The trial court refused to receive in evidence two photographs submitted by plaintiff which showed close-up pictures of a patch of ice in the parking lot. The pictures were taken by plaintiff’s brother two days after the accident. Judge Baker refused to receive the pictures in evidence because the time when the pictures were taken was too remote and because there was no evidence that the ice shown in the pictures was the same as the ice patch on the day of the accident. Plaintiff challenges this ruling as reversible error.

Whether a picture may be used advantageously and properly in placing the facts before a jury rests in the discretion of the trial judge. Photographs of the place of an accident have been held inadmissible where they were taken at a time which was remote from that in controversy. Such photographs will be admitted, however, where a foundation is laid by evidence showing that the photographs were a correct representation of the conditions existing at the time of the injury.

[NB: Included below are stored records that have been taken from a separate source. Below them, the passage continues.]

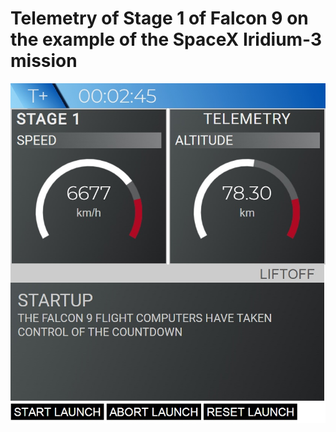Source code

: # Telemetry of Stage 1 of Falcon 9 on the example of the SpaceX Iridium-3 mission
![](https://github.com/DaniilRyb/Telemetry-JS-SpaceX/blob/master/telemetry.jpg)
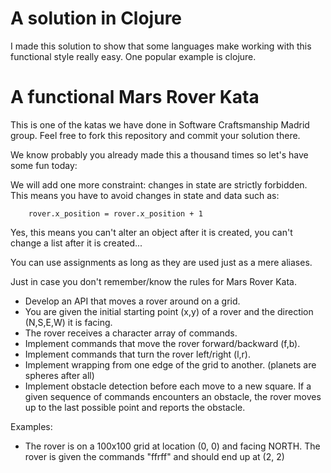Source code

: # A solution in Clojure

I made this solution to show that some languages make working with this functional style really easy. One popular example is clojure.

A functional Mars Rover Kata
============================

This is one of the katas we have done in Software Craftsmanship Madrid group. Feel free to fork this repository and commit your solution there.

We know probably you already made this a thousand times so let's have some fun today:

We will add one more constraint: changes in state are strictly forbidden. This means you have to avoid changes in state and data such as:

        rover.x_position = rover.x_position + 1

Yes, this means you can't alter an object after it is created, you can't change a list after it is created...

You can use assignments as long as they are used just as a mere aliases.

Just in case you don't remember/know the rules for Mars Rover Kata.

 - Develop an API that moves a rover around on a grid.
 - You are given the initial starting point (x,y) of a rover and the direction (N,S,E,W) it is facing.
 - The rover receives a character array of commands.
 - Implement commands that move the rover forward/backward (f,b).
 - Implement commands that turn the rover left/right (l,r).
 - Implement wrapping from one edge of the grid to another. (planets are spheres after all)
 - Implement obstacle detection before each move to a new square. If a given sequence of commands encounters an obstacle, the rover moves up to the last possible point and reports the obstacle.

Examples:

 - The rover is on a 100x100 grid at location (0, 0) and facing NORTH. The rover is given the commands "ffrff" and should end up at (2, 2)
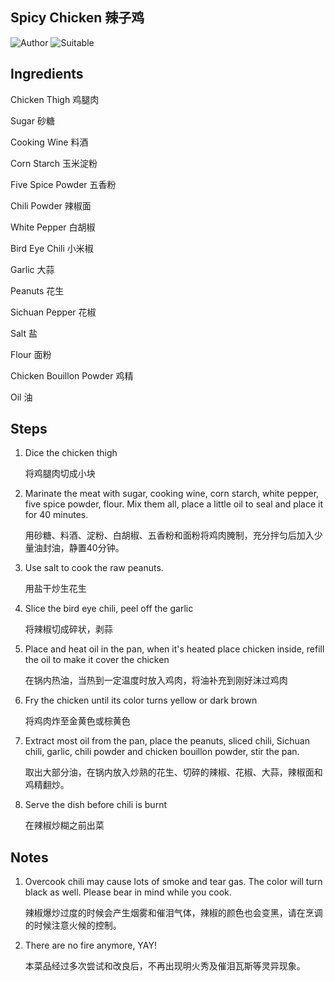 ## Spicy Chicken 辣子鸡

![Author](https://img.shields.io/badge/Author-wwdpm__b1owcar-blueviolet)
![Suitable](https://img.shields.io/badge/Suitable%20For-2--4%20People-brightgreen)

## Ingredients

Chicken Thigh 鸡腿肉

Sugar 砂糖

Cooking Wine 料酒

Corn Starch 玉米淀粉

Five Spice Powder 五香粉

Chili Powder 辣椒面

White Pepper 白胡椒

Bird Eye Chili 小米椒

Garlic 大蒜

Peanuts 花生

Sichuan Pepper 花椒

Salt 盐

Flour 面粉

Chicken Bouillon Powder 鸡精

Oil 油

## Steps

1. Dice the chicken thigh

    将鸡腿肉切成小块

2. Marinate the meat with sugar, cooking wine, corn starch, white pepper, five spice powder, flour. Mix them all, place a little oil to seal and place it for 40 minutes.

    用砂糖、料酒、淀粉、白胡椒、五香粉和面粉将鸡肉腌制，充分拌匀后加入少量油封油，静置40分钟。

3. Use salt to cook the raw peanuts.

    用盐干炒生花生

4. Slice the bird eye chili, peel off the garlic

    将辣椒切成碎状，剥蒜

5. Place and heat oil in the pan, when it's heated place chicken inside, refill the oil to make it cover the chicken

    在锅内热油，当热到一定温度时放入鸡肉，将油补充到刚好沫过鸡肉

6. Fry the chicken until its color turns yellow or dark brown

    将鸡肉炸至金黄色或棕黄色

7. Extract most oil from the pan, place the peanuts, sliced chili, Sichuan chili, garlic, chili powder and chicken bouillon powder, stir the pan.

    取出大部分油，在锅内放入炒熟的花生、切碎的辣椒、花椒、大蒜，辣椒面和鸡精翻炒。

8. Serve the dish before chili is burnt

    在辣椒炒糊之前出菜

## Notes

1. Overcook chili may cause lots of smoke and tear gas. The color will turn black as well. Please bear in mind while you cook.

    辣椒爆炒过度的时候会产生烟雾和催泪气体，辣椒的颜色也会变黑，请在烹调的时候注意火候的控制。

2. There are no fire anymore, YAY!

    本菜品经过多次尝试和改良后，不再出现明火秀及催泪瓦斯等灵异现象。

In the case at bar, the subject of the photographs was a very temporary and transitory thing. Ice present on a given day during December may not have been present two days before. No evidence of static weather conditions was shown to eliminate the possibility that the patch of ice in the picture could have formed after the accident. Moreover, the size of the ice patch could easily have changed. In the absence of a showing that conditions shown in the photographs were similar to conditions on the day of the accident, the trial court did not abuse its discretion by refusing to admit the photographs.

Even if the trial court’s ruling in excluding the photographs was error, we deem that such error was not prejudicial. The photographs in question did not demonstrate how long the patch of ice had existed so as to prove that the defendant knew or should have known about it. The pictures also do not show any way that the drainage system was defective.

By the Court. — Judgment affirmed. 
      
      
        Pettric v. Gridley Dairy Co. (1930), 202 Wis. 289, 292, 232 N. W. 595; Krause v. Veterans of Foreign Wars Post No. 64-98 (1960), 9 Wis. (2d) 547, 553, 101 N. W. (2d) 645.
     
      
      
        Presti v. O’Donahue (1964), 25 Wis. (2d) 594, 131 N. W. (2d) 273; Sposito v. Zeitz (1964), 23 Wis. (2d) 159, 127 N. W. (2d) 43; Turk v. H. C. Prange Co. (1963), 18 Wis. (2d) 547, 119 N. W. (2d) 365; Uhrman v. Cutler-Hammer, Inc. (1957), 2 Wis. (2d) 71, 85 N. W. (2d) 772; Boutin v. Cardinal Theatre Co. (1954), 267 Wis. 199, 64 N. W. (2d) 848.
     
      
      
        Uhrman v. Cutler-Hammer, Inc., supra, footnote 2, at page 75; see also Turk v. H. C. Prange Co., supra, footnote 2, at page 561.
     
      
      
        Supra, footnote 2.
     
      
      
        Boutin v. Cardinal Theatre Co., supra, footnote 2, at page 205.
     
      
      
        Sposito v. Zeitz, supra, footnote 2, at page 162.
     
      
      
         Wagner v. Peiffer (1951), 259 Wis. 566, 49 N. W. (2d) 739; Baraboo v. Excelsior Creamery Co. (1920), 171 Wis. 242, 177 N. W. 36.
     
      
       3 Jones, Evidence (5th ed.), p. 1196, sec. 630; 29 Am. Jur. (2d) Evidence, p. 865, sec. 789.
     
      
      
        Mahar v. Montello Granite Co. (1911), 146 Wis. 46, 130 N. W. 949; Forseth v. Iron River Lumber Co. (1910), 142 Wis. 87, 124 N. W. 1036.